(Beginning of Available records)
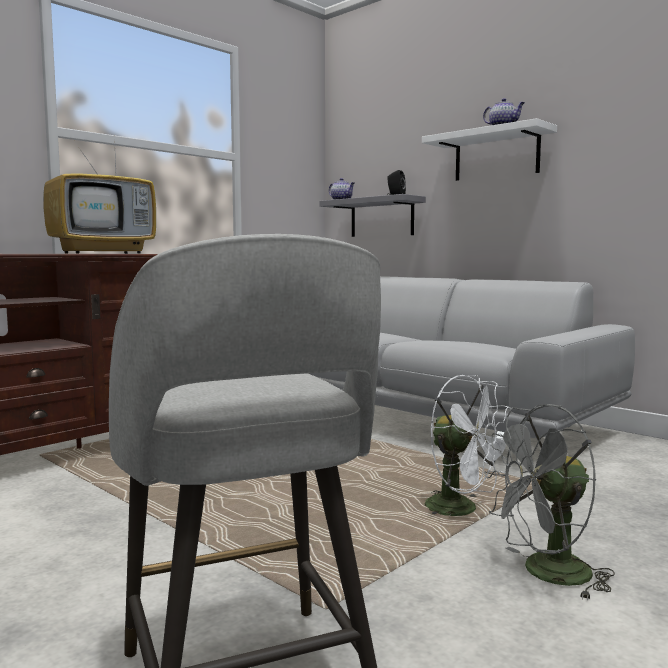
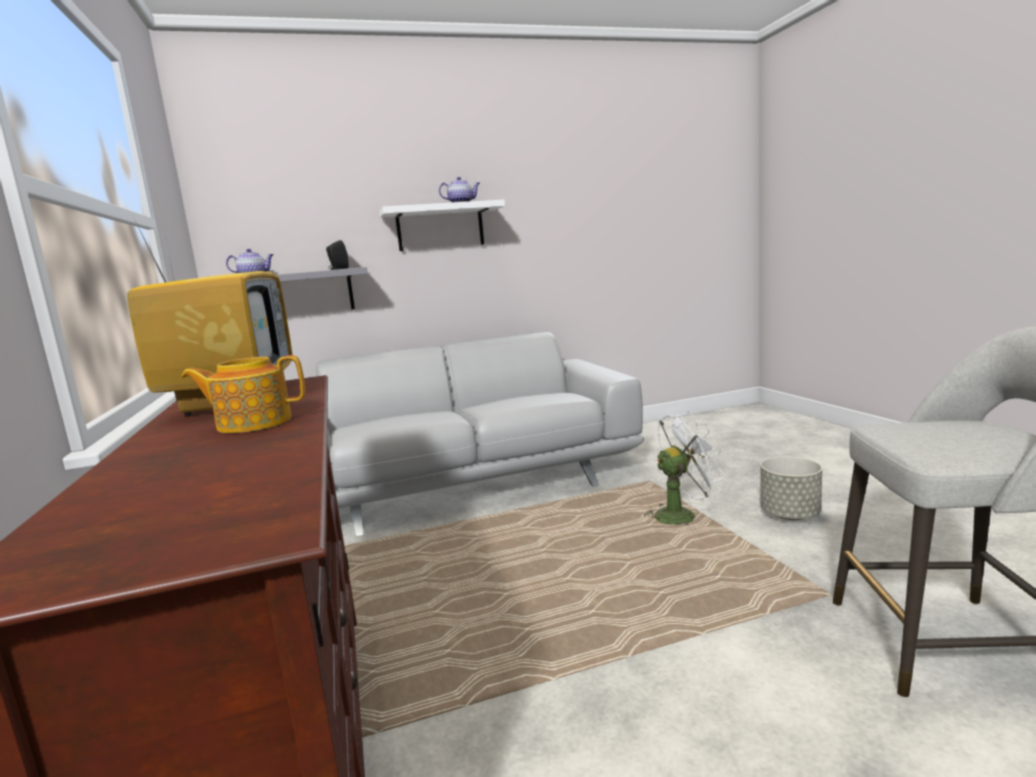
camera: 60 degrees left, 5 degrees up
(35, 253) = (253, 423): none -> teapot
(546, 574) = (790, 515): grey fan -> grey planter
(End of Available records)
(Beginning of Available records)
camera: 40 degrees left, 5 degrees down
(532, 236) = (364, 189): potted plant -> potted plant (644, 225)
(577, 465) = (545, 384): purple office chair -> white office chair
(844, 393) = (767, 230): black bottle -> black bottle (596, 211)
(End of Available records)
(Beginning of Available records)
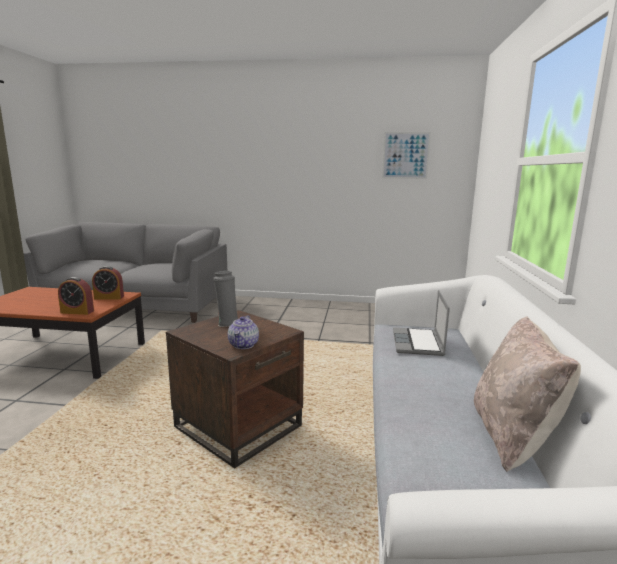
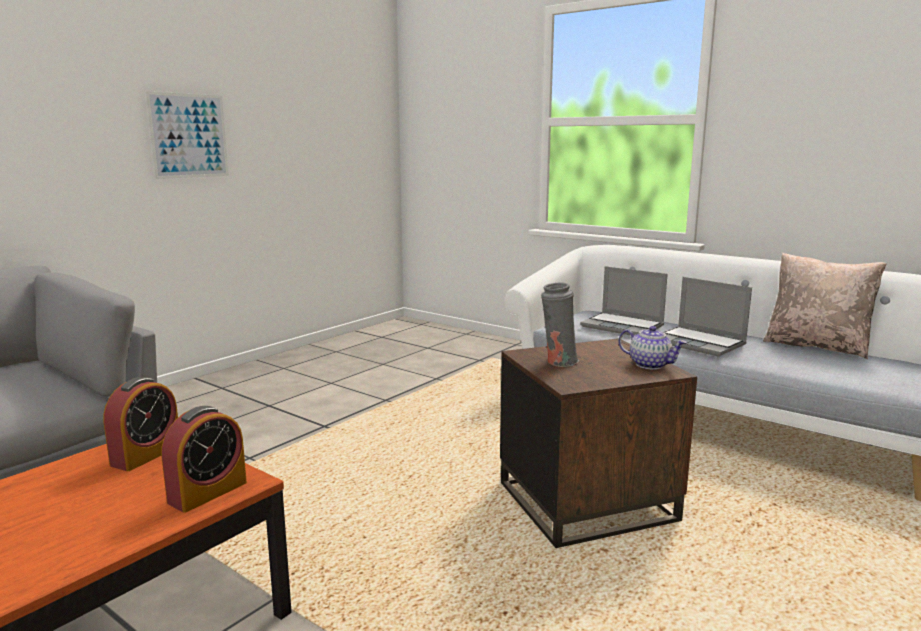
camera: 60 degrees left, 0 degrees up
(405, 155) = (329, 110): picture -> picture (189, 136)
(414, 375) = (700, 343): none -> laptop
(End of Available records)
■ **Activity**:
Above are the records; copy exactly the lines from the line with "camera: 60 degrees left, 0 degrees up" through the line with "(414, 375) = (700, 343): none -> laptop", both included.

■ **The completed task**:
camera: 60 degrees left, 0 degrees up
(405, 155) = (329, 110): picture -> picture (189, 136)
(414, 375) = (700, 343): none -> laptop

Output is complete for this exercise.